BEGIN DATA EXCERPTS

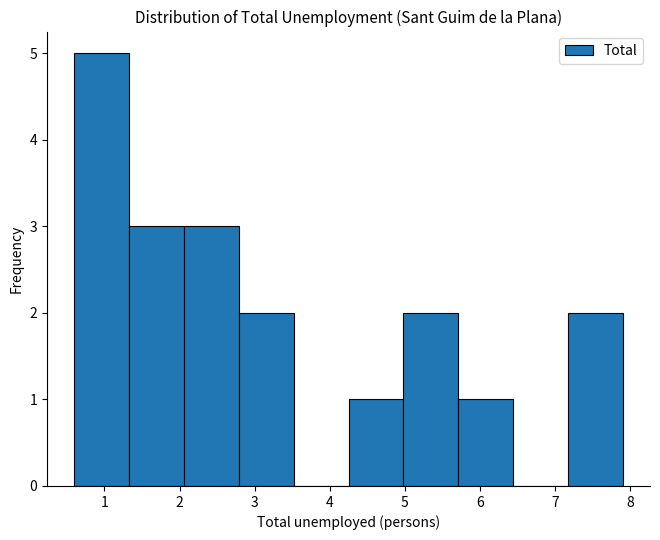

Over which range of the x-axis is the bar tallest?

0.60 to 1.33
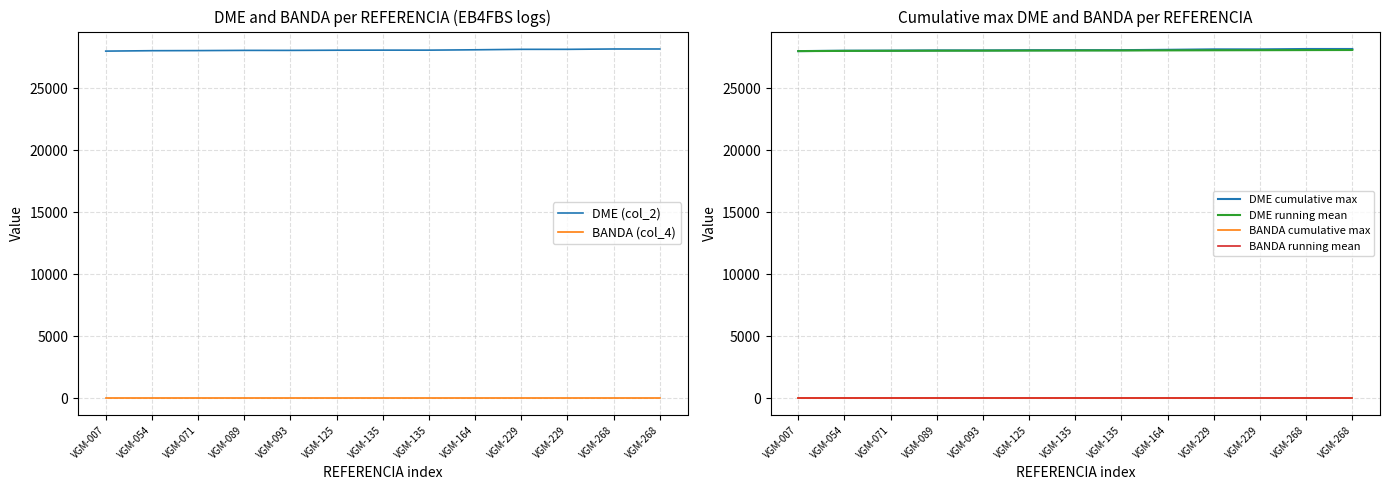

At how many categories does at least one series exceed 6932?

13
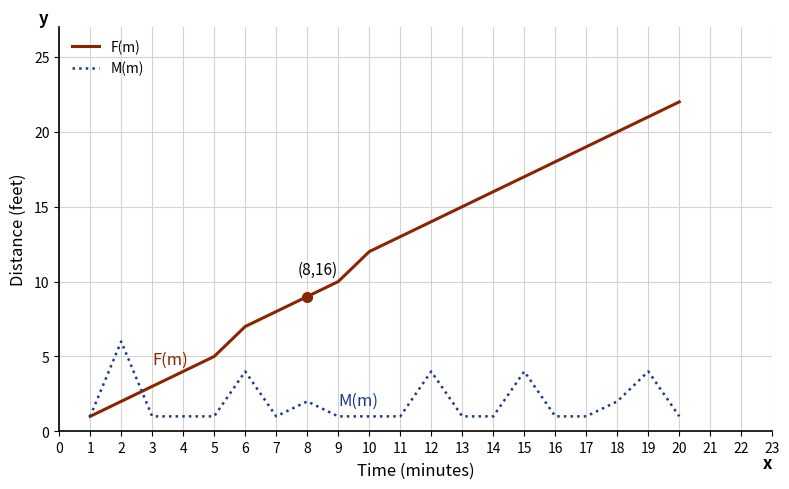

Reading left to right, extract all data points from this chart.

F(m): 1	2	3	4	5	7	8	9	10	12	13	14	15	16	17	18	19	20	21	22
M(m): 1	6	1	1	1	4	1	2	1	1	1	4	1	1	4	1	1	2	4	1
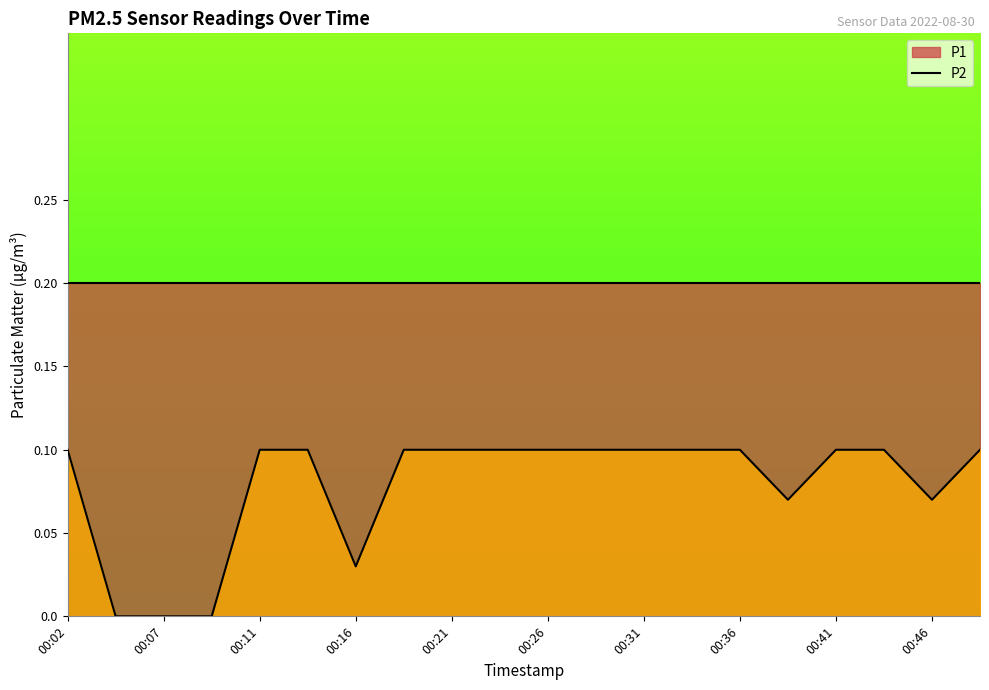

At which category does the data reach its first local valley?

00:16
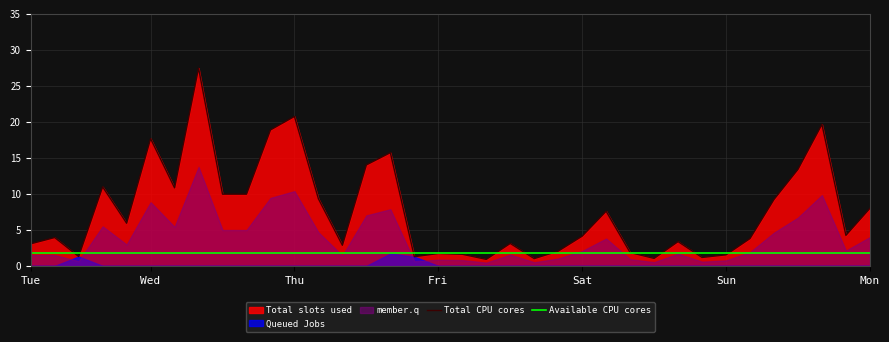

How many intersections are there between Total CPU cores and Available CPU cores?

10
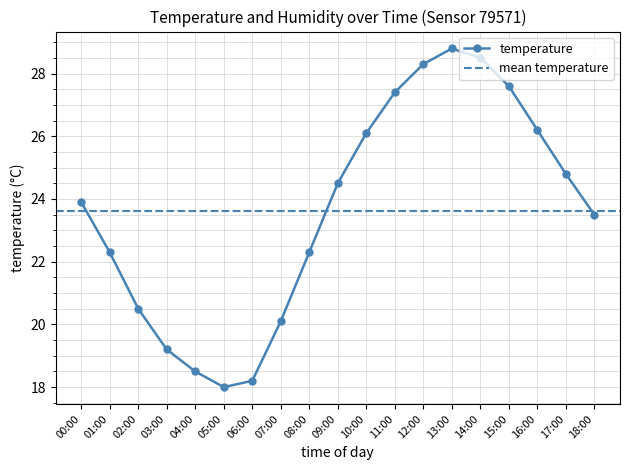

What is the label of the 14th point from the right?

05:00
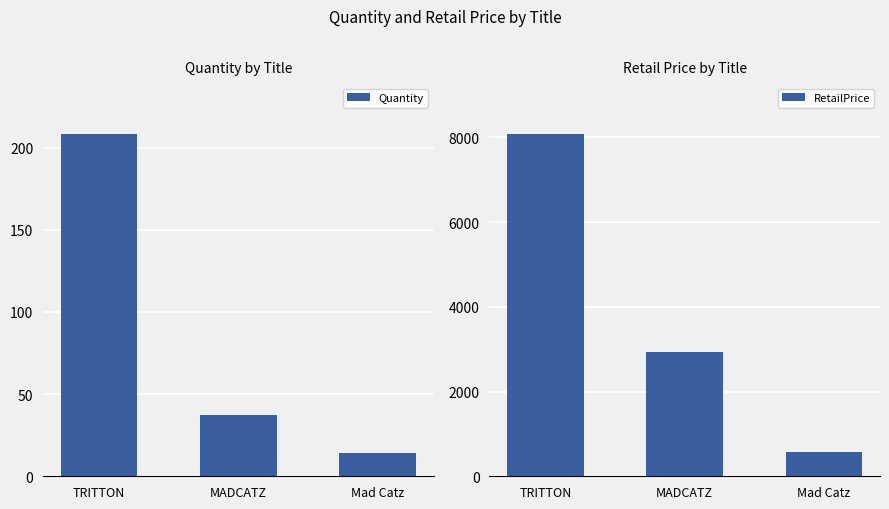

At which category is the sum across all series the highest?

TRITTON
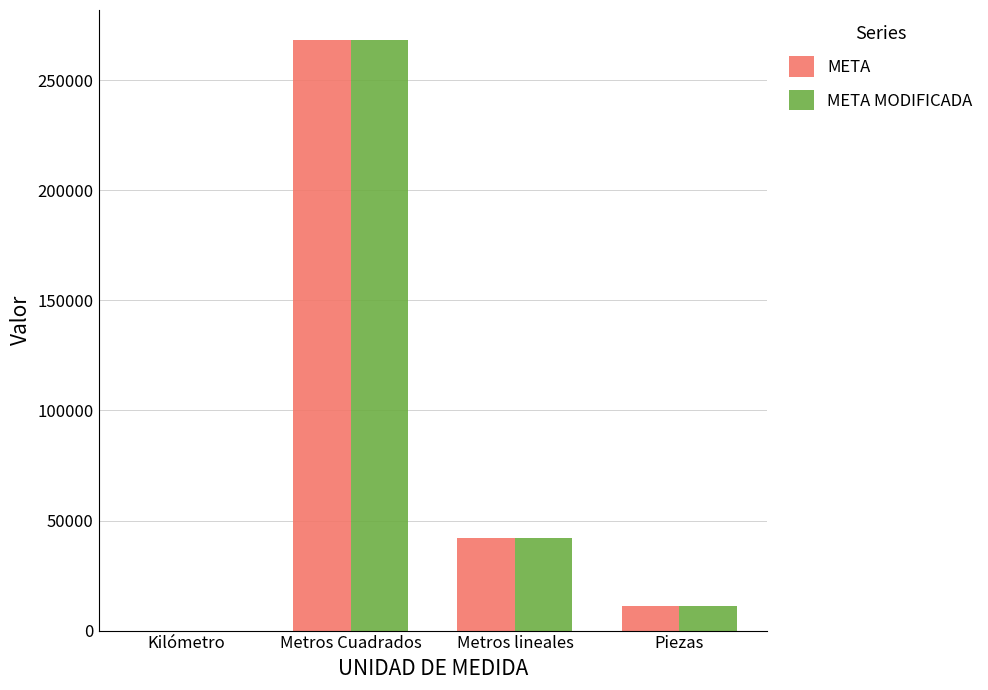

What is the approximate value of META MODIFICADA at Metros lineales?

42020.0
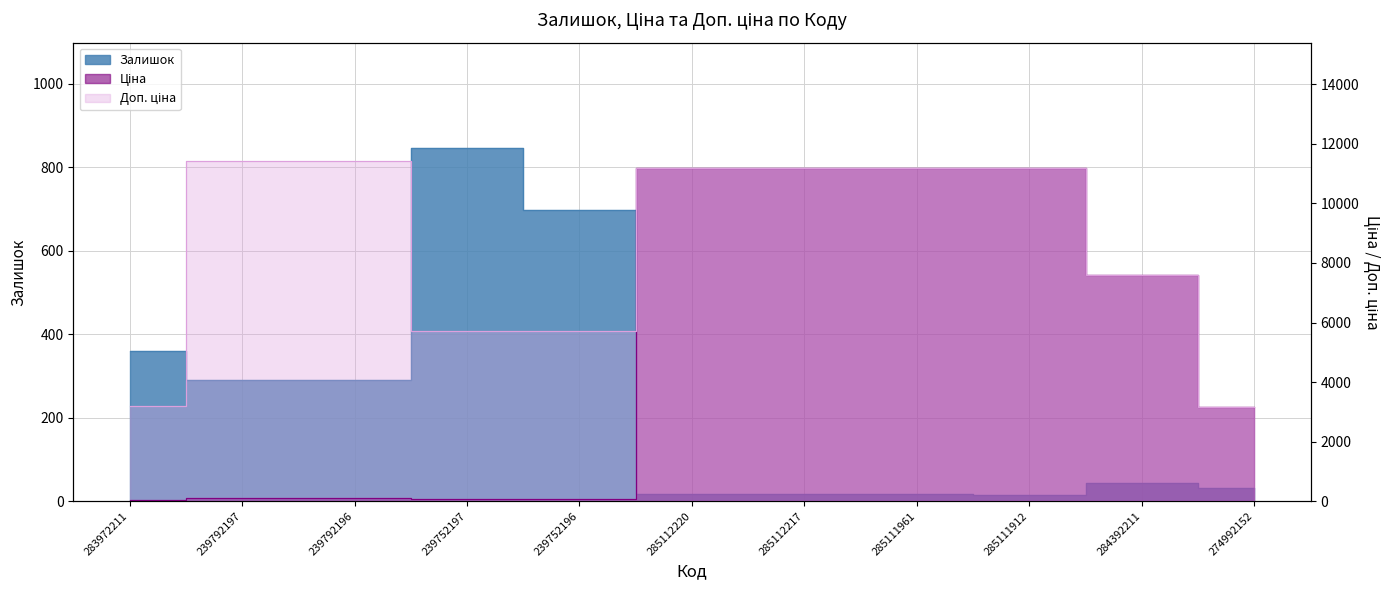

At which label does Залишок first exceed 43?

283972211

END DATA EXCERPTS

[YOUR ASSIGNMENT]
Please rewrite all of the entries above with "category" swapped for "group", keeping everything else unchanged and omitting the pictures.

[COMPLETED TASK]
Over which range of the x-axis is the bar tallest?

0.60 to 1.33

At how many categories does at least one series exceed 6932?

13

Reading left to right, extract all data points from this chart.

F(m): 1	2	3	4	5	7	8	9	10	12	13	14	15	16	17	18	19	20	21	22
M(m): 1	6	1	1	1	4	1	2	1	1	1	4	1	1	4	1	1	2	4	1

At which group does the data reach its first local valley?

00:16

How many intersections are there between Total CPU cores and Available CPU cores?

10

What is the label of the 14th point from the right?

05:00

At which group is the sum across all series the highest?

TRITTON

What is the approximate value of META MODIFICADA at Metros lineales?

42020.0

At which label does Залишок first exceed 43?

283972211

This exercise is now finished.